**ACTION ITEM:**
What is needed is an exact copy of the entries below, with every picture left out.

:: SUPPLIED RECORDS ::

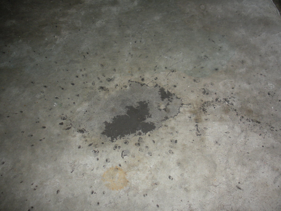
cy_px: 106
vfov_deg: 40.7
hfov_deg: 52.6
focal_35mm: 35
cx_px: 140
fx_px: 284
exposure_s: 1/60
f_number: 3.5
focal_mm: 6.3
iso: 200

:::

**SOLUTION FOR THIS EXERCISE:**
cy_px: 106
vfov_deg: 40.7
hfov_deg: 52.6
focal_35mm: 35
cx_px: 140
fx_px: 284
exposure_s: 1/60
f_number: 3.5
focal_mm: 6.3
iso: 200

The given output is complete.